AMD, Broadcom, Meta, Microsoft, NVIDIA and OpenAI jointly announced today the formation of the Optical Compute Interconnect (OCI) Multi-Source Agreement (MSA) optical scale-up consortium.
This consortium is focused on a multi-vendor, open ecosystem for optical scale-up interconnects. AI, of course, being the big focus of the optical interconnects in 2026.
“As large language models (LLMs) advance toward super intelligence, traditional copper-based connectivity is reaching limitations in physical reach which are impacting AI cluster scale-up domain architectures. OCI will enable migration from copper-based to optical-based scale-up architectures, alleviating copper interconnect bottlenecks.
The OCI specification, which is available by request at www.oci-msa.org, is architected to be power, latency and cost optimized. It combines non-return to zero (NRZ) modulation and wavelength division multiplexing (WDM) optical technology and shifts the connectivity paradigm from a module-centric to a silicon-centric model. By enabling tighter integration of optics with compute and networking silicon, OCI unlocks meaningful gains in bandwidth density and system scalability while meeting the aggressive power targets of legacy copper-based connectivity.”
The Optical Compute Interconnect (OCI) Multi-Source Agreement (MSA) technical specification can be downloaded at OCI-MSA.org.
It’s interesting to see NVIDIA involved in this consortium with other vendors while notably absent is Intel.
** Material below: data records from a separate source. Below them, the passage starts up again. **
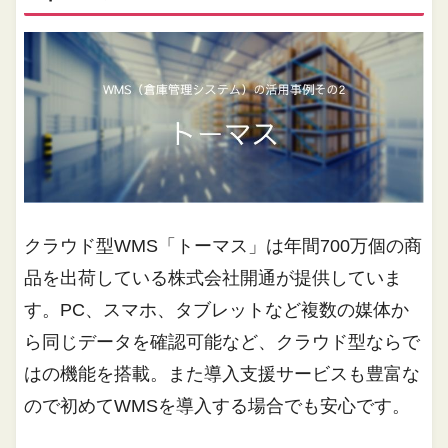
クラウド型WMS「トーマス」は年間700万個の商
品を出荷している株式会社開通が提供していま
す。PC、スマホ、タブレットなど複数の媒体か
ら同じデータを確認可能など、クラウド型ならで
はの機能を搭載。また導入支援サービスも豊富な
ので初めてWMSを導入する場合でも安心です。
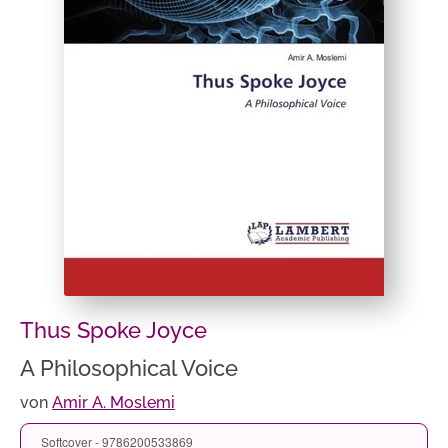
Thus Spoke Joyce
A Philosophical Voice
von
Amir A. Moslemi
Softcover - 9786200533869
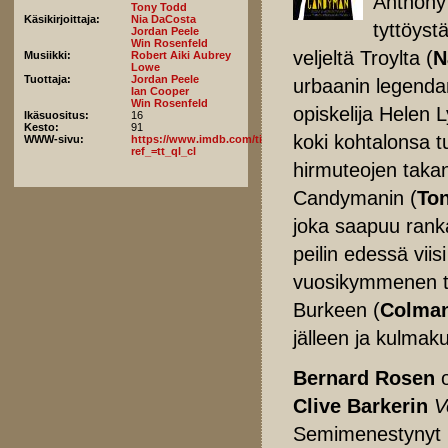
Anthony
Tony Todd
Käsikirjoittaja:
Nia DaCosta
tyttöyst
Jordan Peele
Win Rosenfeld
veljeltä Troylta (
N
Musiikki:
Robert Aiki Aubrey
Lowe
Tuottaja:
Jordan Peele
urbaanin legendan
Ian Cooper
Win Rosenfeld
opiskelija Helen L
Ikäsuositus:
16
Kesto:
91
koki kohtalonsa t
WWW-sivu:
https://www.imdb.com/title/tt9347730/fullcredits/?
ref_=tt_ql_cl
hirmuteojen taka
Candymanin (
To
joka saapuu rank
peilin edessä viis
vuosikymmenen t
Burkeen (
Colma
jälleen ja kulmaku
Bernard Rosen
o
Clive Barkerin
V
Semimenestynyt ,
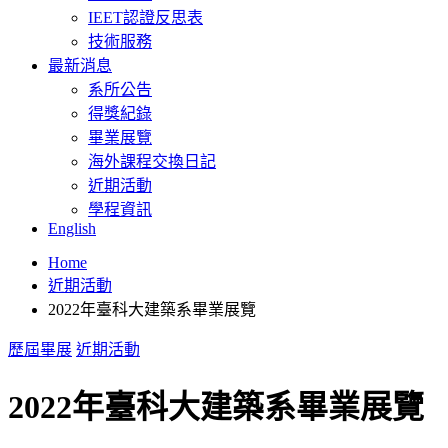
IEET認證反思表
技術服務
最新消息
系所公告
得獎紀錄
畢業展覽
海外課程交換日記
近期活動
學程資訊
English
Home
近期活動
2022年臺科大建築系畢業展覽
歷屆畢展
近期活動
2022年臺科大建築系畢業展覽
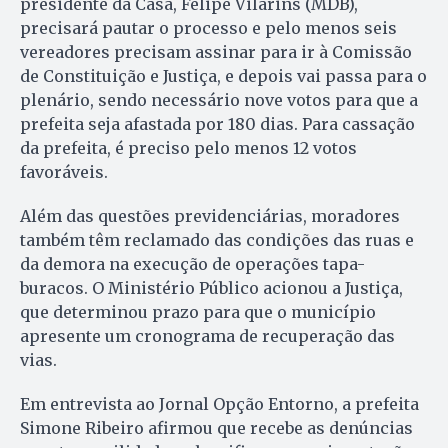
presidente da Casa, Felipe Vilarins (MDB),
precisará pautar o processo e pelo menos seis
vereadores precisam assinar para ir à Comissão
de Constituição e Justiça, e depois vai passa para o
plenário, sendo necessário nove votos para que a
prefeita seja afastada por 180 dias. Para cassação
da prefeita, é preciso pelo menos 12 votos
favoráveis.
Além das questões previdenciárias, moradores
também têm reclamado das condições das ruas e
da demora na execução de operações tapa-
buracos. O Ministério Público acionou a Justiça,
que determinou prazo para que o município
apresente um cronograma de recuperação das
vias.
Em entrevista ao Jornal Opção Entorno, a prefeita
Simone Ribeiro afirmou que recebe as denúncias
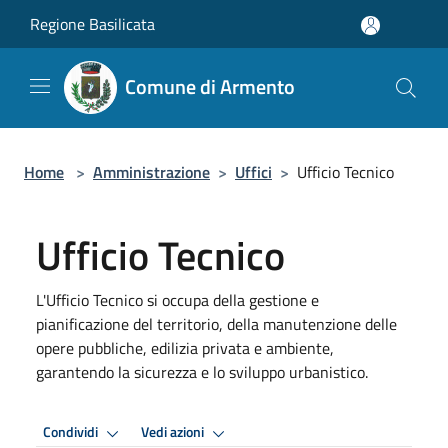
Salta al contenuto principale
Regione Basilicata
Comune di Armento
Home
>
Amministrazione
>
Uffici
>
Ufficio Tecnico
Ufficio Tecnico
L'Ufficio Tecnico si occupa della gestione e
pianificazione del territorio, della manutenzione delle
opere pubbliche, edilizia privata e ambiente,
garantendo la sicurezza e lo sviluppo urbanistico.
Condividi
Vedi azioni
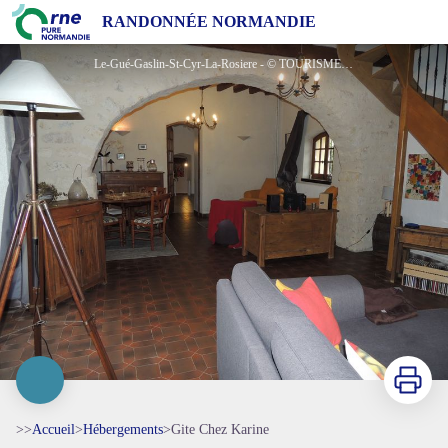
Gite Chez Karine
RANDONNÉE NORMANDIE
Le-Gué-Gaslin-St-Cyr-La-Rosiere - © TOURISME 61
Imprimer
>>
Accueil
>
Hébergements
>
Gite Chez Karine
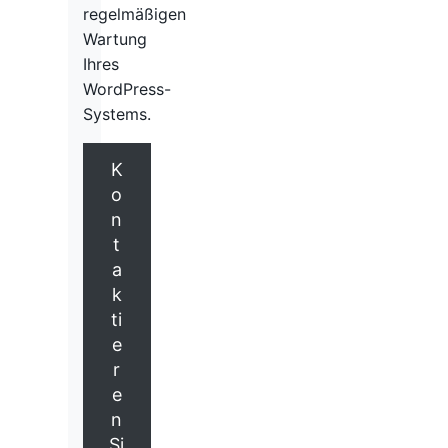
regelmäßigen
Wartung
Ihres
WordPress-
Systems.
K
o
n
t
a
k
ti
e
r
e
n
Si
“The OCI MSA provides a scalable open specification roadmap for the full AI rack supply chain, enabling multi-vendor optical PHY and interconnect deployments across several generations of hardware:
Standardized High-Density Interfaces: Promoting the OCI GEN1 4λ x 50Gbps NRZ (200Gbps/direction) and the OCI GEN2 400Gbps/direction bidirectional (BiDi) technology, achieving up to 800Gbps per fiber.
Massive Scalability: A roadmap scaling wavelength counts and data rates to reach 3.2Tbps per fiber and beyond. Enabling scale-up domains to be realized with both higher GPU counts and higher bandwidth per GPU.
Interoperable Form Factors: Support for pluggable, on-board, and co-packaged optics (CPO).
Efficiency at Scale: Enabling optical solutions to meet the aggressive performance, power and cost targets previously only associated with copper connectivity while providing significantly greater reach.”